U.S. Pat. No. 5,695,015 has a similar statement about “stabilized” vs. “strapped-down”. In all of these control unit patents, the stabilization torque is obtained by vanes in the mud flow and brakes, either electrical or mechanical. Power generation is disclosed as being from the same vanes.
U.S. Pat. No. 5,803,185, entitled “Steerable Rotary Drilling Systems and Method of Operating Such Systems”, appears to combine one of the earlier bias and control units with additional hardware such that the valving in the control unit can also be used to transmit data to the surface through pressure pulses.
U.S. Pat. No. 5,842,149, entitled “Closed Loop Drilling System”, addresses steerable rotary drilling and other techniques. It shows and mentions “Directional Devices to Correct Drilling Direction”. FIG. 3 shows apparatus adjacent to the bit that can push on the sides. Such apparatus does not appear to be described as stabilized in space. The shaft for the drill bit drive appears centralized, while control elements are described as being in a non-rotating part. For example, the patent states “An inclination device 266, such as one or more magnetometers and gyroscopes, are preferably disposed on the non-rotating sleeve 262 for determining the inclination of the sleeve 262”.
U.S. Pat. No. 5,979,570 discloses an apparatus for selectively controlling, from the surface of the earth, a drilling direction of an inclined wellbore. The apparatus comprises a hollow rotatable mandrel having a concentric longitudinal bore, a single inner eccentric sleeve rotatably coupled about the mandrel and having an eccentric longitudinal bore, an outer housing rotatably coupled around the single inner eccentric sleeve and having an eccentric longitudinal bore with a weighted side adapted to seek the low side of the wellbore, a plurality of stabilizer shoes and a drive means to selectively drive the single inner eccentric sleeve with respect to the outer housing. Since the offset required to provide the desired divergence from the initial wellbore direction is created by the weighted off-center element, this apparatus is only of use in an inclined borehole and is not useful in a vertical, or near-vertical wellbore. Also, the drive means must be activated at the surface of the earth before entry of the drill string into the borehole.

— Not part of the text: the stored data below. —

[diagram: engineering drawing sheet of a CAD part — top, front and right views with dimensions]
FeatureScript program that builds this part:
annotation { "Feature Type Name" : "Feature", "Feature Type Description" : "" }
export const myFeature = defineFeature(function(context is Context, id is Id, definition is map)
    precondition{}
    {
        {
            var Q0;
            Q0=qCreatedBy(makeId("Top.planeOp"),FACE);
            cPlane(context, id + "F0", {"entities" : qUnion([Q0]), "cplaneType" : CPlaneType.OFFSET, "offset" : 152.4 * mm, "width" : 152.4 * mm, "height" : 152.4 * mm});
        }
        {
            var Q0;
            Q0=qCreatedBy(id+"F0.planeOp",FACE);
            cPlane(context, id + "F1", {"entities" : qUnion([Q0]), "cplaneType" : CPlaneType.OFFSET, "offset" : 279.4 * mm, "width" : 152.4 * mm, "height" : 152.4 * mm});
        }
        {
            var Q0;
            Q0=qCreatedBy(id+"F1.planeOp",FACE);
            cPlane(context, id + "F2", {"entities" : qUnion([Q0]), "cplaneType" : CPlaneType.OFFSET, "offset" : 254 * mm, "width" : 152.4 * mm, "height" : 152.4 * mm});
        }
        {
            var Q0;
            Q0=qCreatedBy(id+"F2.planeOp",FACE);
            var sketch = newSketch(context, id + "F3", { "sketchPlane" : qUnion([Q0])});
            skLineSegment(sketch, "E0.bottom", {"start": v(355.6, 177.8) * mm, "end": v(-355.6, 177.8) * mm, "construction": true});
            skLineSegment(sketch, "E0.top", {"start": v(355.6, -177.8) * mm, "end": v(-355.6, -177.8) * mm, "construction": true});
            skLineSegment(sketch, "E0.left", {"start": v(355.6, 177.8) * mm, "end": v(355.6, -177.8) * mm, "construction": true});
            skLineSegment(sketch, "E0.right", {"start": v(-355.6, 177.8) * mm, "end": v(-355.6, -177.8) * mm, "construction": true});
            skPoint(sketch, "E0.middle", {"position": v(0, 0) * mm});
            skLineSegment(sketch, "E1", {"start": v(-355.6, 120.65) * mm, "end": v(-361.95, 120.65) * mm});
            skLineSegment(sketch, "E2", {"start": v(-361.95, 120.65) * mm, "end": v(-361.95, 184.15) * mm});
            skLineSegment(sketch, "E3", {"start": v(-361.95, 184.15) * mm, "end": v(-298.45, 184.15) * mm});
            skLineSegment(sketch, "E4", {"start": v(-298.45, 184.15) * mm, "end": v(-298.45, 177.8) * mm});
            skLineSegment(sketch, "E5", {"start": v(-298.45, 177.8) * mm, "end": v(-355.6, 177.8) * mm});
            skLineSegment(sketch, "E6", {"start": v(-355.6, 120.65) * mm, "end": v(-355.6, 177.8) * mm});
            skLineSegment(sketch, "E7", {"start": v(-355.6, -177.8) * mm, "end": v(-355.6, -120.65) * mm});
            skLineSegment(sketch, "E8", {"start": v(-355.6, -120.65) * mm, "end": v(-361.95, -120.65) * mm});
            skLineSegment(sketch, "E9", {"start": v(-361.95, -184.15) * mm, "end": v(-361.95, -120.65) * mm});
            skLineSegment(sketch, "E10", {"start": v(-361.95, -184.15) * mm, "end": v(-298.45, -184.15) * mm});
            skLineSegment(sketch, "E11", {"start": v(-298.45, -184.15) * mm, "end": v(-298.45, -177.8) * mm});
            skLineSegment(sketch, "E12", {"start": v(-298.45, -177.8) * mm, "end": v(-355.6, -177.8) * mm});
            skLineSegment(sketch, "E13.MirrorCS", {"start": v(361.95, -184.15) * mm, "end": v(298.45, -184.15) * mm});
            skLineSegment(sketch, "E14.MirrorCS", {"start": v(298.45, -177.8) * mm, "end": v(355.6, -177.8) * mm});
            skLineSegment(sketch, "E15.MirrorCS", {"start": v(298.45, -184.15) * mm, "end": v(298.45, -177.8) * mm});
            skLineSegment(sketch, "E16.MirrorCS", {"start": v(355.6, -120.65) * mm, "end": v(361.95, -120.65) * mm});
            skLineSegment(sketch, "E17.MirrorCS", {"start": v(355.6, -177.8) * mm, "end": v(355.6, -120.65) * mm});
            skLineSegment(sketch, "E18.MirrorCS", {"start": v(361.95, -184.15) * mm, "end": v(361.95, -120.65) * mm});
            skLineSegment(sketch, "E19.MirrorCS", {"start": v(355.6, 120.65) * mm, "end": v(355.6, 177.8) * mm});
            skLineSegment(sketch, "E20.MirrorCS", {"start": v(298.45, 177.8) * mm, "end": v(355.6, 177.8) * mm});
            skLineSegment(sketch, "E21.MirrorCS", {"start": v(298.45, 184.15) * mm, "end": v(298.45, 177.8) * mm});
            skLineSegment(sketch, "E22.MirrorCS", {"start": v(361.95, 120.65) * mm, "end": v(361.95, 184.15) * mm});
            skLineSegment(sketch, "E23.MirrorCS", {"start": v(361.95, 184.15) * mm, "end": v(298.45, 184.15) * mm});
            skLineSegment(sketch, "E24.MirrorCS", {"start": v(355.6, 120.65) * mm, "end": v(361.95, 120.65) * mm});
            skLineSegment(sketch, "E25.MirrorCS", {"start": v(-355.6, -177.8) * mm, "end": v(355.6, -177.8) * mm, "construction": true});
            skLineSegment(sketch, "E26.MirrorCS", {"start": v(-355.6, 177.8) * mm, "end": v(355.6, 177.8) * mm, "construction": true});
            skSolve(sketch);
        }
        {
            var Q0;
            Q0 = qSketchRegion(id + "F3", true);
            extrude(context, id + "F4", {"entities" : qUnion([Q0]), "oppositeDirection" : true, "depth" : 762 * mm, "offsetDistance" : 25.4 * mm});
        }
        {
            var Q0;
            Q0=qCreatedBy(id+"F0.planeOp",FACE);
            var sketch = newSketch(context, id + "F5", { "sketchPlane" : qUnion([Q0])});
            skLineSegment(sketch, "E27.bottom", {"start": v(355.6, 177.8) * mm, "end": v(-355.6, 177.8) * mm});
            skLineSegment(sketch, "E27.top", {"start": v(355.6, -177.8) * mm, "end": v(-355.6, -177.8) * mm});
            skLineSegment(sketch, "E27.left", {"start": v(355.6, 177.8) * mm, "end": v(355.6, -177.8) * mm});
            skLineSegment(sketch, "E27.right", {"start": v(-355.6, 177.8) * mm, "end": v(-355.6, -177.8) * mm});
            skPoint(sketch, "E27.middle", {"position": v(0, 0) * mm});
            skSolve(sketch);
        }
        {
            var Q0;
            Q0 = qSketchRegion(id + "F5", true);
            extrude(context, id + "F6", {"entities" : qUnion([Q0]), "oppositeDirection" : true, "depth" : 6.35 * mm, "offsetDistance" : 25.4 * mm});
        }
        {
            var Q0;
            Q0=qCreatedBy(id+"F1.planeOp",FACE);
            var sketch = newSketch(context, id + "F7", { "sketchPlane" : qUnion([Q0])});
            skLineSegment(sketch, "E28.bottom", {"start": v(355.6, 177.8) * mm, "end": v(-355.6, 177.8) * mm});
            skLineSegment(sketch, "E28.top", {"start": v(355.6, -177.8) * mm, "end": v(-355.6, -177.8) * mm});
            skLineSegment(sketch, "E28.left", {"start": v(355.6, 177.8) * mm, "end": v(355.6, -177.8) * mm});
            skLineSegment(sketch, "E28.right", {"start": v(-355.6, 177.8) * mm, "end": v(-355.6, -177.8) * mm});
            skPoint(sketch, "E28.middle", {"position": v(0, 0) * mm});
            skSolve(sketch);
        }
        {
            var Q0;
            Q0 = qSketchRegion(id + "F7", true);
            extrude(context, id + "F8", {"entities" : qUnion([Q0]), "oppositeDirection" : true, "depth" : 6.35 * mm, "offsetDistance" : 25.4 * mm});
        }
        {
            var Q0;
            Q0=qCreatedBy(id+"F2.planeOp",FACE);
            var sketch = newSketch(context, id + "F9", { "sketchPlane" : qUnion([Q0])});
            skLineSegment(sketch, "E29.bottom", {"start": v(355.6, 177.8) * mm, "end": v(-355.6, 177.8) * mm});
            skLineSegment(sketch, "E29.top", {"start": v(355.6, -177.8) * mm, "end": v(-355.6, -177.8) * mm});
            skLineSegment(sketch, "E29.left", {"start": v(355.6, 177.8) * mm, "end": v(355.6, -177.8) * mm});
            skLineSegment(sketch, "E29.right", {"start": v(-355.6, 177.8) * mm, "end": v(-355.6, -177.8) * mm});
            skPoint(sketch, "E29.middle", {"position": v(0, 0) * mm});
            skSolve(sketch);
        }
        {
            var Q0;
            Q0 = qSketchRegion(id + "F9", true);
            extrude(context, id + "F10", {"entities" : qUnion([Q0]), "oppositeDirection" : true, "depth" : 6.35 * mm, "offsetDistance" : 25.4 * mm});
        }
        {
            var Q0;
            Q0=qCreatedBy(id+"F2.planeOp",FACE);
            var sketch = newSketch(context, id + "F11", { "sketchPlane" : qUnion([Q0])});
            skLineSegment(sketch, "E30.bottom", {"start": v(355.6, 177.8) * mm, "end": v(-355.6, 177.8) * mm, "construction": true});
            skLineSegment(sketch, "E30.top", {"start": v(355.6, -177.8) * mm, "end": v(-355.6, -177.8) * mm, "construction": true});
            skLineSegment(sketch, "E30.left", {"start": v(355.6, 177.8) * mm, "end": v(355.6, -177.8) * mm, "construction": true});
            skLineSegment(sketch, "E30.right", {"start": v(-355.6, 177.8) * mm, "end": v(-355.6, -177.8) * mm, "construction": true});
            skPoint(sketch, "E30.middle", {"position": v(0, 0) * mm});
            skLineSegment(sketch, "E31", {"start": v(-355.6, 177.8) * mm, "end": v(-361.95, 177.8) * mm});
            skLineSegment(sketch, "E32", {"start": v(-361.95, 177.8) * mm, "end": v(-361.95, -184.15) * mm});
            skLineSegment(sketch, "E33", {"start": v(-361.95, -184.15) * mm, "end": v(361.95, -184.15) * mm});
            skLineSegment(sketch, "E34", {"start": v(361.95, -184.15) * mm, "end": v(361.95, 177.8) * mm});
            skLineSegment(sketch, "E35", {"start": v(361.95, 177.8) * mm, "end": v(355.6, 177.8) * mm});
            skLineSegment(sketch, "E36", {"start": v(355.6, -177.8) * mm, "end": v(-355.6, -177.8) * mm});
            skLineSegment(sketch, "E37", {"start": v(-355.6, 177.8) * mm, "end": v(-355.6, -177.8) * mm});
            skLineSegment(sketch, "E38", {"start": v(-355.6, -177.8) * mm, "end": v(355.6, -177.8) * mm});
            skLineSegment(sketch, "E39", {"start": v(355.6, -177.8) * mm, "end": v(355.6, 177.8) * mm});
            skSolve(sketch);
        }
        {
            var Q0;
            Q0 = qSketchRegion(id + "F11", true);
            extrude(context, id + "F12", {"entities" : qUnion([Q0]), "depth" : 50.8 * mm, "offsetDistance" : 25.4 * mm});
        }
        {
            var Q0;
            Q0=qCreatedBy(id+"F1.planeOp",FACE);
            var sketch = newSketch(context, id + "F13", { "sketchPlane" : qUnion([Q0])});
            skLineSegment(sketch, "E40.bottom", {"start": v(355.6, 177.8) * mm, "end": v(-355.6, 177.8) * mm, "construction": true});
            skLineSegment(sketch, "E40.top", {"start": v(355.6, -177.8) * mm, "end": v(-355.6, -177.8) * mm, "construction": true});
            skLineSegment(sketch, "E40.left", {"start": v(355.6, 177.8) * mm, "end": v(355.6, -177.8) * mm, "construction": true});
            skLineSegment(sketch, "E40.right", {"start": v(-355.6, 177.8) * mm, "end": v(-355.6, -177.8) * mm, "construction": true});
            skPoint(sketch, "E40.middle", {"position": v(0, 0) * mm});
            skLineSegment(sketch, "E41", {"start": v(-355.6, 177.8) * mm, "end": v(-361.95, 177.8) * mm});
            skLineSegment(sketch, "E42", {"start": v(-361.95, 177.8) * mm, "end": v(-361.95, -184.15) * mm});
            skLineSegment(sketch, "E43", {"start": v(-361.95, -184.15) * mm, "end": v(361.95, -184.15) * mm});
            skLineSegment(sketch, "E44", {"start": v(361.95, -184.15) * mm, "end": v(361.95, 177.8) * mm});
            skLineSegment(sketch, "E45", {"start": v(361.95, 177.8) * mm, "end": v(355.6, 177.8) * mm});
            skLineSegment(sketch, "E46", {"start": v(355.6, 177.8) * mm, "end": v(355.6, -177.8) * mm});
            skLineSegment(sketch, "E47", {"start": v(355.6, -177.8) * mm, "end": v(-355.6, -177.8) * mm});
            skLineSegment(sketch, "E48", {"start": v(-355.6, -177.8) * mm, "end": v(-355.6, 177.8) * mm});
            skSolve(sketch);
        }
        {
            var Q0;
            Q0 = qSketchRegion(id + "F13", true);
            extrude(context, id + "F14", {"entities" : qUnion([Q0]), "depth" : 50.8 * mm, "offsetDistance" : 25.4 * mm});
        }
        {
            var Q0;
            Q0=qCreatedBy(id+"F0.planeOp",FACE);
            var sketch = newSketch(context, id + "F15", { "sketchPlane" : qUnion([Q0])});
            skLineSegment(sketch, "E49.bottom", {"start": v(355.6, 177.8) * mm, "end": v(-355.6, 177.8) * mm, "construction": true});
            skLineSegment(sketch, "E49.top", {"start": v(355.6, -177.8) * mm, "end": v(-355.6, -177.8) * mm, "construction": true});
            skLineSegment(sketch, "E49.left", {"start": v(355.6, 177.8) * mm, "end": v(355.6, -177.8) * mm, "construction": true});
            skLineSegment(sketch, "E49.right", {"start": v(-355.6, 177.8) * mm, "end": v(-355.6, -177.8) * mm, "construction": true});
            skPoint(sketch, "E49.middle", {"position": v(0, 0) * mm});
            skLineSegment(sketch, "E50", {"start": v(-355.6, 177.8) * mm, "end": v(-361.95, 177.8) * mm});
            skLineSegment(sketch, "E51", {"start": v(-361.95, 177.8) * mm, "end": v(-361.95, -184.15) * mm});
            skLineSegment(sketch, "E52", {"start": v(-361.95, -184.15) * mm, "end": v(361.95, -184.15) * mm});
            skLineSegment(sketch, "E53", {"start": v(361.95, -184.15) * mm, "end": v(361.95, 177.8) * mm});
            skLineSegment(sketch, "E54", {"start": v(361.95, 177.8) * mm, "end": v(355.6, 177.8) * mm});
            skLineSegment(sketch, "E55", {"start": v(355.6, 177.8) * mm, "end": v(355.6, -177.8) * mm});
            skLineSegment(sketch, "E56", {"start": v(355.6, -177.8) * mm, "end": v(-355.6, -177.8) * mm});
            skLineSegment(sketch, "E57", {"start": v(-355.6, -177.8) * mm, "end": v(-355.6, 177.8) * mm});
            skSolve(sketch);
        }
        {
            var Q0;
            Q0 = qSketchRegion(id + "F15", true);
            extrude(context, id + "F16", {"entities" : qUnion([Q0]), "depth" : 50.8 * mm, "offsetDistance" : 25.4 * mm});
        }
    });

U.S. Pat. Nos. 5,307,885, 5,353,884 and 5,875,859 disclose the use of one or more eccentric cylindrical members to provide for lateral displacement of a section of the drill pipe. Universal joints are used so that the direction of the bit with respect to the drill string axis of the bit can be changed by the eccentric members. The axial load on the drill bit is transferred around the segment having the universal joints through a fixed outer housing. International Application WO 01/04453 A1 discloses an approach very similar to those three patents, but the drill-pipe segment containing the universal joints is replaced by a flexible pipe section that can be directly bent by the eccentric cylindrical member. In these four patents, as well as with the previously-cited approaches using eccentric cylinders, the degree of lateral offset is controlled by differential rotation of the eccentric cylinders about the borehole axis.
All of the above prior disclosures lack the unusual advantages in construction, operation and results of the present invention.